§ **WHAT YOU ARE ASKED TO DO**: Once you find the line with "M1674,279L1695,281L1677,308H1665L1658,292Z" in the data that follows, repeat it and every line after it exactly, through the line with "M1466,464L1488,467L1492,503L1469,502L1461,468L1467,469Z".

• • •

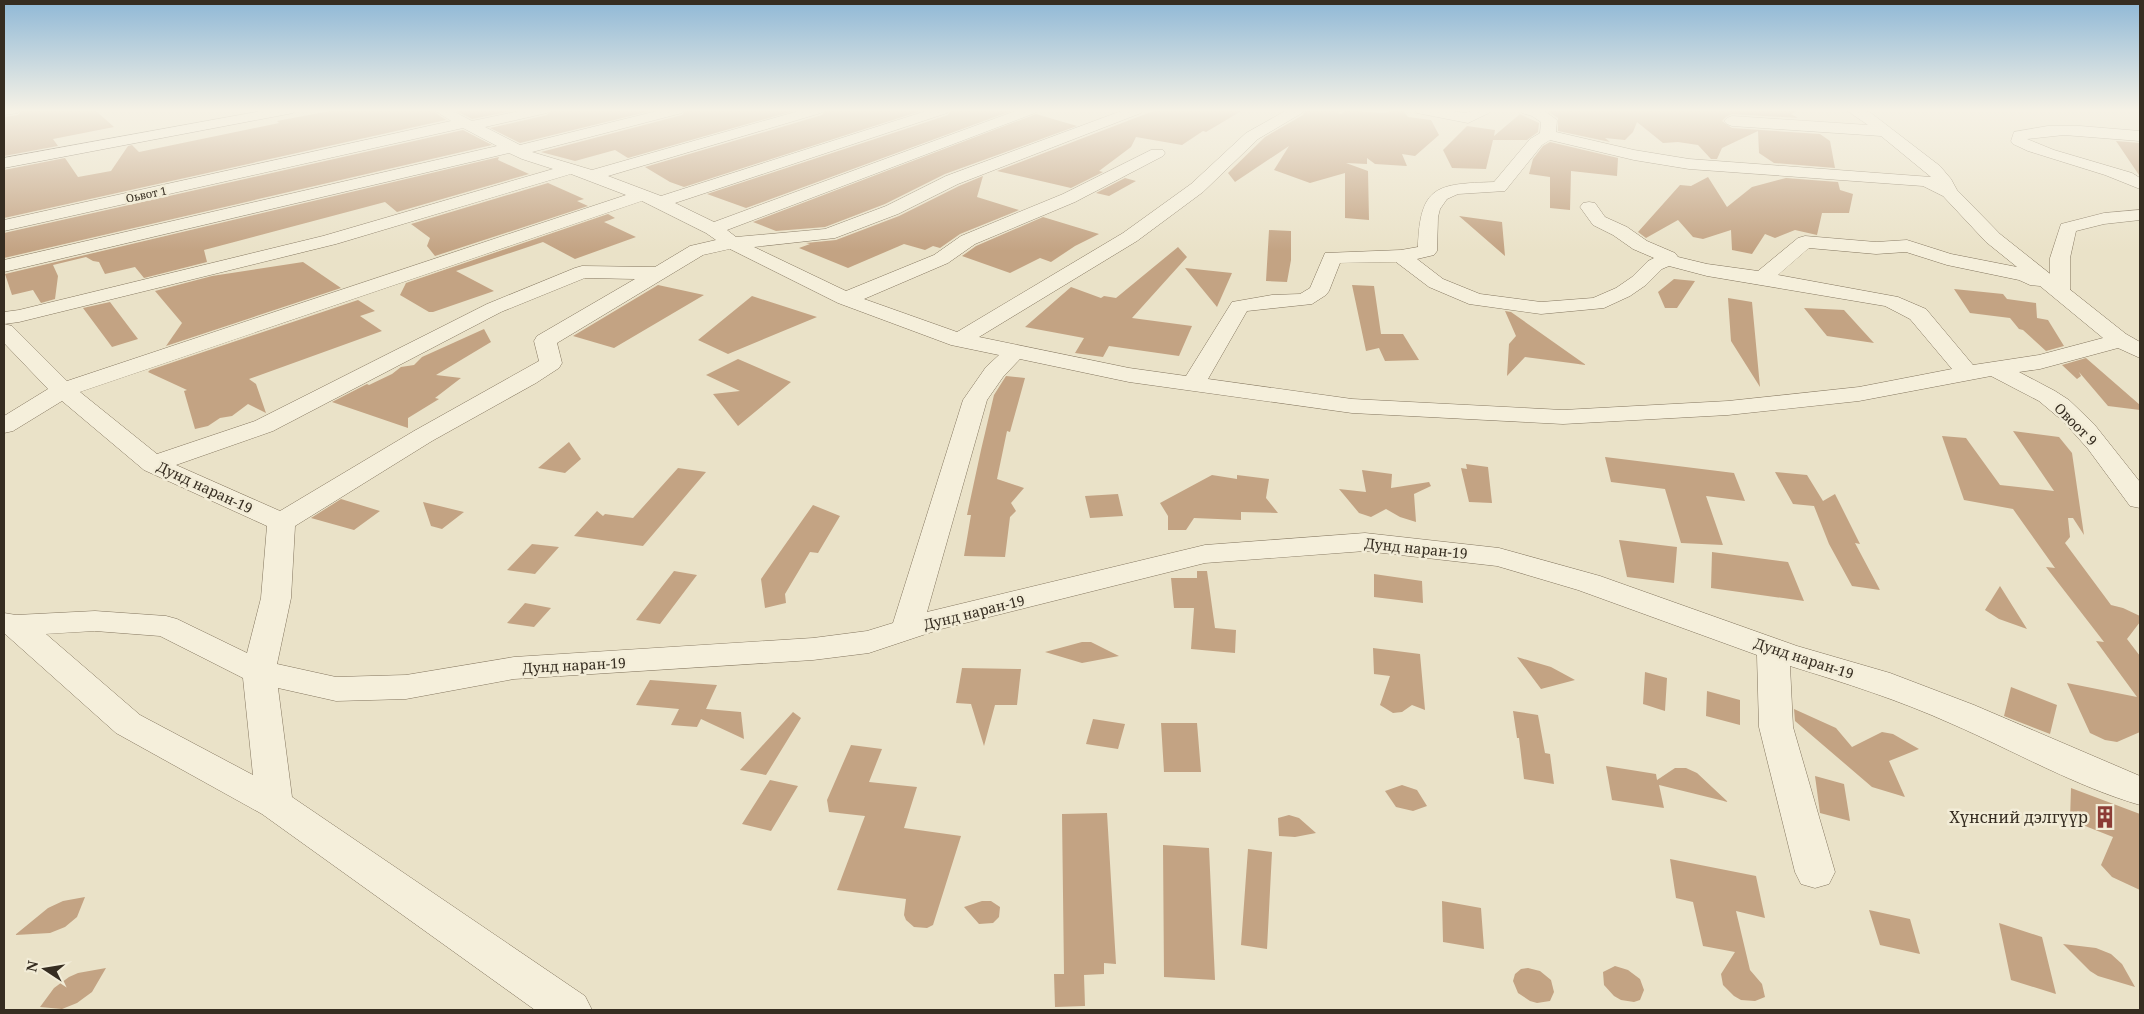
<svg xmlns="http://www.w3.org/2000/svg" width="2144" height="1014" font-family="'Noto Serif',serif">
<style>
.building{fill:#c3a383}
.lines{fill:none;stroke-linecap:round;stroke-linejoin:round}
.minor-casing{stroke:#84765f;stroke-width:1}
.tertiary-casing{stroke:#84765f;stroke-width:1}
.secondary-casing{stroke:#665742;stroke-width:1}
.minor{fill:#f5efdb;fill-rule:evenodd}
.tertiary{fill:#f5efdb;fill-rule:evenodd}
.secondary{fill:#f5efdb;fill-rule:evenodd}
.labels{text-anchor:middle;dominant-baseline:central;stroke-width:5;stroke-linejoin:round;paint-order:stroke}
.far-street-label{font-size:11px;fill:#362d21;stroke:#f2ecd7}
.street-label{font-size:14px;fill:#362d21;stroke:#f2ecd7}
.near-poi-label{font-size:16px;fill:#362d21;stroke:#f2ecd7;text-anchor:end}
</style>
<rect width="100%" height="100%" fill="#eae2c8"/>
<!-- building -->
<path class="building" d="M22,110H95L114,127L53,139L58,146L4,156V117L18,115Z
M335,110H432L446,120L4,218V170L65,158L78,177L111,171L128,146L132,145L139,152L279,123L277,121Z
M454,110H517L472,119Z
M551,110H655L520,143L490,128L547,115Z
M686,110H797L628,158L615,150L575,161L541,152L682,115Z
M825,110H924L684,187L670,182L645,167L822,115Z
M951,110H1014L746,208L707,194L948,115Z
M1156,110H1243L1206,132L1203,131L1182,145L1136,137L1131,147L1099,171L1103,172L1071,188L997,171Z
M1306,110H1344L1338,113L1342,114L1345,110L1384,113L1394,110H1403L1408,117L1431,120L1439,135L1415,156L1402,154L1407,166L1375,164L1367,158V164L1346,163L1368,171L1369,220L1345,218V173L1310,183L1274,170L1289,146L1235,182L1228,173L1265,137L1303,115Z
M1546,110H1800L1791,114L1798,118L1732,114L1726,117L1722,121L1732,128L1820,134L1830,141L1835,168L1774,163L1759,153L1758,131L1722,148L1717,159H1711L1698,145L1678,142L1663,143L1637,122L1633,132L1625,140L1605,138L1610,142L1558,131V118Z
M1036,114L1077,126L945,174L885,204L825,227L776,231L753,222Z
M1520,114L1539,123L1538,132L1527,140H1493L1486,169L1452,168L1443,150L1467,126L1495,130L1494,136Z
M463,130L492,145L4,258V233Z
M2116,141L2140,143V176L2139,175Z
M1550,142L1618,158L1617,176L1571,171L1570,210L1550,208V177L1529,174L1533,159L1543,146Z
M499,157L498,160L529,174L397,212L385,202L204,250L207,262L144,278L135,267L105,274L99,262L93,261L86,257L53,265L58,276L55,299L41,303L33,290L12,295L5,274Z
M983,176L977,197L1019,210L960,234L940,248L933,246L925,250L904,244L848,268L799,248L810,244L806,243L836,240L899,216L959,186Z
M1708,177L1727,207L1752,187L1786,178L1838,182L1840,190L1853,194L1849,213H1822L1817,235L1795,230L1775,238L1765,234L1752,254L1732,250L1731,230L1703,239L1693,237L1678,220L1646,238L1638,232L1680,185L1691,186Z
M1125,178L1136,181L1109,196L1096,193Z
M548,183L584,199L577,201L588,206L435,256L427,246L430,238L411,224Z
M608,214L615,218L604,222L636,237L575,259L543,242L456,271L494,291L433,312H429L400,295L406,283Z
M1459,216L1502,222L1505,256Z
M1043,217L1099,234L1075,246L1051,262L1040,258L1010,273L962,256L976,246Z
M1269,230L1291,231V260L1287,282L1266,281Z
M1178,247L1187,257L1132,318L1192,326L1179,356L1109,346L1103,357L1075,353L1084,338L1025,327L1071,287L1101,298L1104,296L1116,298Z
M303,262L341,288L166,346L182,323L155,291L212,276Z
M1185,268L1232,273L1217,307Z
M1674,279L1695,281L1677,308H1665L1658,292Z
M658,285L704,295L614,348L573,336Z
M1352,285L1374,286L1381,334H1403L1419,360L1385,361L1379,348L1366,351Z
M1954,289L2003,294L2007,299L2036,303L2037,318L2048,320L2064,346L2046,351L2023,330L2019,329L2010,318L1970,313Z
M752,296L817,317L728,354L698,340Z
M1728,298L1752,302L1760,387L1731,341Z
M358,300L375,311L360,316L382,331L249,379L256,384L266,413L248,404L232,416L220,418L208,426L195,429L184,391L187,390L148,372L150,370Z
M110,302L138,339L112,347L83,308Z
M1804,308L1844,310L1874,343L1827,336Z
M1505,311L1511,312L1586,365L1525,357L1507,376L1509,344L1516,336Z
M484,329L491,342L436,375L461,378L435,398L439,399L408,418V428L332,402L367,384L369,385L392,374L401,367L414,365L422,357Z
M2086,358L2140,405V410L2108,406L2079,372L2081,376L2077,379L2062,365Z
M738,359L791,382L738,426L713,394L740,391L706,375Z
M1006,376L1025,378L1010,432L1007,431L997,479L1024,488L1011,503L1016,511L1010,517L1005,557L964,556L971,515H967L981,450L994,395Z
M2013,431L2059,437L2072,453L2084,535L2073,518H2068L2070,537L2065,543L2111,605L2123,608L2140,616V622L2127,639L2140,656V732L2117,742L2105,740L2090,733L2067,683L2137,697L2096,641L2104,642L2046,567L2055,568L2013,509L1964,500L1942,436L1966,438L2000,485L2054,491Z
M569,442L581,459L565,473L538,468Z
M1605,457L1734,473L1745,501L1706,496L1723,545L1681,543L1665,489L1611,482Z
M1466,464L1488,467L1492,503L1469,502L1461,468L1467,469Z
M678,468L706,472L643,546L574,536L597,511L603,516L605,514L633,518Z
M1362,470L1392,474L1391,488L1429,482L1431,486L1414,494L1416,522L1400,517L1386,509L1371,517L1359,513L1339,489L1366,492Z
M1775,472L1807,475L1823,501L1835,494L1860,544L1855,543L1880,590L1852,586L1829,544L1814,506L1793,504Z
M1212,475L1237,479V475L1269,479L1266,498L1278,513L1241,512V520L1194,518L1186,530H1168V516L1160,503Z
M1118,494L1123,516L1090,518L1085,496Z
M341,499L380,511L354,530L311,518Z
M423,502L464,512L442,529L431,526Z
M813,505L840,516L818,553L810,552L785,594L786,603L765,608L761,579Z
M1619,540L1677,547L1674,583L1627,577Z
M532,544L559,547L535,574L507,570Z
M1712,552L1788,562L1804,601L1711,588Z
M674,571L697,575L660,624L636,620Z
M1197,571H1207L1215,628L1236,630L1235,653L1191,649L1194,608H1174L1171,578H1197Z
M1374,574L1422,581L1423,603L1374,597Z
M2000,586L2027,629L1999,619L1985,610Z
M525,603L551,608L534,627L507,623Z
M1082,642H1091L1119,656L1082,663L1045,652Z
M1373,648L1420,654L1425,710L1412,705L1402,712L1393,713L1380,705L1390,676L1374,674Z
M1517,657L1551,667L1575,680L1541,689Z
M962,668L1021,669L1017,705H995L984,746L971,704L956,703Z
M1645,672L1667,678L1665,711L1643,704Z
M650,680L717,685L706,709L741,712L744,739L701,719L697,727L671,725L679,709L636,705Z
M2011,687L2057,705L2050,734L2004,716Z
M1707,691L1740,700V725L1706,716Z
M1794,709L1836,728L1852,747L1882,732L1893,734L1919,749L1889,761L1905,797L1872,787L1795,721Z
M1513,711L1538,715L1545,753L1550,754L1554,784L1524,779L1519,738H1517Z
M793,712L801,718L766,775L740,770Z
M1093,719L1125,724L1118,749L1086,744Z
M1161,723H1197L1201,772H1164Z
M851,745L882,749L869,782L917,787L904,828L961,836L933,925L927,928L914,927L906,920L904,915L906,899L837,890L865,816L829,812L827,800Z
M1606,766L1656,774L1657,780L1675,768H1686L1697,773L1728,802L1659,785L1664,808L1612,800Z
M1815,776L1844,784L1850,821L1820,813Z
M770,780L798,786L771,831L742,824Z
M1402,785L1417,790L1427,806L1413,811L1396,807L1385,791Z
M2071,788L2140,814V890L2112,877L2101,865L2113,837L2070,820Z
M1107,813L1116,964L1104,963V974L1084,975L1085,1006L1055,1007L1054,974H1064L1062,814Z
M1289,815L1299,818L1316,833L1295,837L1279,836L1278,818Z
M1163,845L1209,848L1215,980L1164,977Z
M1248,849L1272,852L1267,949L1241,945Z
M1670,859L1756,876L1765,918L1736,911L1750,970L1762,984L1765,997L1755,1001L1741,1000L1734,996L1723,985L1721,974L1735,952L1703,946L1693,902L1676,898Z
M85,897L77,917L65,927L50,933L15,935L48,908L63,901Z
M982,901H991L1000,907L999,917L993,923L979,924L964,907Z
M1442,901L1481,908L1484,949L1443,942Z
M1869,910L1910,919L1920,954L1880,945Z
M1999,923L2042,937L2056,994L2011,980Z
M2063,944L2096,948L2111,954L2122,964L2135,987L2098,976L2090,971Z
M1615,966L1628,970L1640,979L1644,990L1640,1000L1634,1002L1621,1000L1614,996L1604,985L1603,972Z
M106,968L92,992L77,1003L62,1009L40,1007L54,988L69,977L78,973Z
M1528,968L1540,971L1551,980L1554,992L1550,1001L1537,1003L1530,1001L1518,993L1513,981L1515,974L1521,969Z"/>
<g class="lines">
<defs>
<path id="minor" d="M4,110H20L18,113L4,115Z
M434,110H451L472,121L524,110H549L547,113L485,127L520,145L661,110H684L682,113L532,152L592,170L802,110H823L821,113L608,176L661,196L929,110H949L947,113L675,203L714,222L1018,110H1037L1035,113L727,230L736,237L825,229L886,206L946,176L1124,110H1143L1141,113L958,184L898,214L835,238L754,247L846,291L934,255L961,236L1063,194L1151,150H1163L1165,153L1163,156L1075,202L975,244L948,263L864,299L957,332L1123,233L1191,184L1246,133L1287,110H1304L1302,113L1258,139L1203,192L1137,241L979,337L1129,368L1186,376L1232,302L1272,295L1300,294L1310,288L1325,253L1401,250L1418,247C1420,185 1437,184 1494,182L1530,139L1540,133L1541,122L1532,116L1522,113L1520,110H1543L1557,120L1556,132L1634,150L1689,159L1931,177L1881,136L1732,126L1727,124L1724,121L1727,118L1732,116L1868,125L1846,110H1864L1871,113L1940,166L1951,179L1957,190L2000,234L2126,334L2140,342V358L2118,348L2040,369L2019,372L2055,391L2069,400L2094,424L2140,482V508L2130,506L2088,449L2064,422L2039,401L1991,376L1859,401L1728,415L1563,424L1352,413L1129,382L1020,359L1003,377L987,400L927,612L1205,545L1365,533L1499,548L1600,576L1797,646L1890,673L1974,705L2140,776V805C2077,787 2012,750 1952,724C1899,700 1845,683 1790,666L1793,727L1835,872L1829,884L1815,888L1801,884L1795,872L1759,727L1757,655L1578,590L1497,566L1365,551L1205,563L941,629L869,653L813,660L514,679L406,699L336,701L278,688L292,797L585,996L592,1010H535L262,814L116,733L4,633V613L16,615L95,611L166,616L177,619L247,653L261,598L267,526L144,470L62,401L13,431L4,433V416L48,389L4,343V312L19,310L323,236L553,169L522,159L509,153L4,272V260L497,146L463,128L4,231V220L451,121ZM1550,140L1634,160L1689,169L1923,186L1943,196L1986,242L2017,267L1951,254L1907,240L1876,242L1805,236L1798,238L1758,271L1707,264L1678,257L1675,253L1647,241L1627,227L1605,217L1595,203L1589,202L1583,203L1580,207L1593,225L1613,235L1633,249L1654,258L1648,261L1632,277L1616,288L1593,298L1541,302L1480,294L1443,279L1417,259L1434,255L1437,251L1438,217L1440,209L1447,199L1458,194L1505,191L1542,145ZM571,174L626,195L67,381L12,326L4,324L19,322L336,244ZM642,201L706,233L716,240L690,246L655,267L582,266L575,268L487,304L255,421L157,454L80,392ZM1809,248L1876,254L1906,252L1947,265L2019,280L2030,285L2040,286L2103,338L2039,355L1973,365L1926,309L1898,297L1778,275ZM730,249L838,303L951,345L999,355L986,367L963,400L893,623L867,631L813,638L514,657L406,675L336,677L277,664L291,598L295,526L432,441L536,383L559,368L562,363L557,343L703,255ZM1396,262L1429,287L1469,304L1541,314L1604,308L1630,296L1646,285L1662,269L1669,266L1707,276L1885,306L1910,319L1952,369L1859,387L1728,401L1563,410L1352,399L1208,379L1247,311L1312,304L1326,295L1329,291L1340,263ZM585,278L635,279L537,336L534,341L539,361L414,431L280,511L176,465L273,431L501,312ZM95,631L160,636L243,678L253,775L140,715L46,634Z
M1415,110H1445L1466,113L1473,110H1491L1489,113L1468,123L1422,114L1417,113Z
M2048,126H2080L2140,131V141L2064,135L2027,139L2054,150L2132,173L2140,178V189L2105,175L2028,151L2013,144L2011,141L2014,132Z"/>
<path id="tertiary" d="M2140,210V220L2104,224L2076,231L2070,258V292L2067,296L2060,298L2053,296L2050,292V258L2061,224L2104,213Z"/>
<path id="secondary" d="M267,110H295L293,113L288,114L4,168V158Z"/>
</defs>
<!-- minor casing -->
<use href="#minor" class="minor-casing"/>
<!-- tertiary casing -->
<use href="#tertiary" class="tertiary-casing"/>
<!-- secondary casing -->
<use href="#secondary" class="secondary-casing"/>
<!-- minor -->
<use href="#minor" class="minor"/>
<!-- tertiary -->
<use href="#tertiary" class="tertiary"/>
<!-- secondary -->
<use href="#secondary" class="secondary"/>
</g>
<!-- sky -->
<linearGradient id="sky" x2="0" y2="1"><stop stop-color="#8fb8d6"/><stop offset="0.44" stop-color="#f6f2e6"/><stop offset="1" stop-color="#f6f2e6" stop-opacity="0"/></linearGradient>
<rect width="2144" height="251" fill="url(#sky)"/>
<!-- icons -->
<defs>
<symbol id="building-bare" viewBox="-9 -9 18 18"><path d="M-4-6H4V6H1V3H-1V6H-4ZM-2.5-4.3h1.7v1.8h-1.7ZM.8-4.3h1.7v1.8H.8ZM-2.5-1h1.7V.8h-1.7ZM.8-1h1.7V.8H.8Z" fill="#8c3c36" stroke="#f2ecd7" stroke-width="2.5" paint-order="stroke"/></symbol>
</defs>
<g fill-rule="evenodd">
<use href="#building-bare" x="2089" y="801" width="32" height="32"/>
</g>
<g class="labels">
<!-- far-street labels -->
<g class="far-street-label">
<text transform="translate(146 194) rotate(-12)">Оьвот 1</text>
</g>
<!-- street labels -->
<g class="street-label">
<text transform="translate(2076 424) rotate(45)">Овоот 9</text>
<text transform="translate(205 487) rotate(25)">Дунд наран-19</text>
<text transform="translate(1416 548) rotate(6)">Дунд наран-19</text>
<text transform="translate(974 612) rotate(-14)">Дунд наран-19</text>
<text transform="translate(1804 658) rotate(18)">Дунд наран-19</text>
<text transform="translate(574 665) rotate(-3)">Дунд наран-19</text>
</g>
<!-- near-poi labels -->
<g class="near-poi-label">
<text x="2088" y="817">Хүнсний дэлгүүр</text>
</g>
</g>
<!-- border -->
<rect width="2144" height="1014" fill="none" stroke="#362d21" stroke-width="10"/>
<!-- north arrow -->
<g transform="translate(45 969) rotate(282)" stroke="#f2ecd7" stroke-width="4" paint-order="stroke">
<path d="M0-4L9 19L0 12L-9 19Z" fill="#362d21"/>
<text y="-8" font-size="14" font-weight="bold" text-anchor="middle" fill="#362d21">N</text>
</g>
</svg>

• • •

§ **ANSWER TO THE EXERCISE**:
M1674,279L1695,281L1677,308H1665L1658,292Z
M658,285L704,295L614,348L573,336Z
M1352,285L1374,286L1381,334H1403L1419,360L1385,361L1379,348L1366,351Z
M1954,289L2003,294L2007,299L2036,303L2037,318L2048,320L2064,346L2046,351L2023,330L2019,329L2010,318L1970,313Z
M752,296L817,317L728,354L698,340Z
M1728,298L1752,302L1760,387L1731,341Z
M358,300L375,311L360,316L382,331L249,379L256,384L266,413L248,404L232,416L220,418L208,426L195,429L184,391L187,390L148,372L150,370Z
M110,302L138,339L112,347L83,308Z
M1804,308L1844,310L1874,343L1827,336Z
M1505,311L1511,312L1586,365L1525,357L1507,376L1509,344L1516,336Z
M484,329L491,342L436,375L461,378L435,398L439,399L408,418V428L332,402L367,384L369,385L392,374L401,367L414,365L422,357Z
M2086,358L2140,405V410L2108,406L2079,372L2081,376L2077,379L2062,365Z
M738,359L791,382L738,426L713,394L740,391L706,375Z
M1006,376L1025,378L1010,432L1007,431L997,479L1024,488L1011,503L1016,511L1010,517L1005,557L964,556L971,515H967L981,450L994,395Z
M2013,431L2059,437L2072,453L2084,535L2073,518H2068L2070,537L2065,543L2111,605L2123,608L2140,616V622L2127,639L2140,656V732L2117,742L2105,740L2090,733L2067,683L2137,697L2096,641L2104,642L2046,567L2055,568L2013,509L1964,500L1942,436L1966,438L2000,485L2054,491Z
M569,442L581,459L565,473L538,468Z
M1605,457L1734,473L1745,501L1706,496L1723,545L1681,543L1665,489L1611,482Z
M1466,464L1488,467L1492,503L1469,502L1461,468L1467,469Z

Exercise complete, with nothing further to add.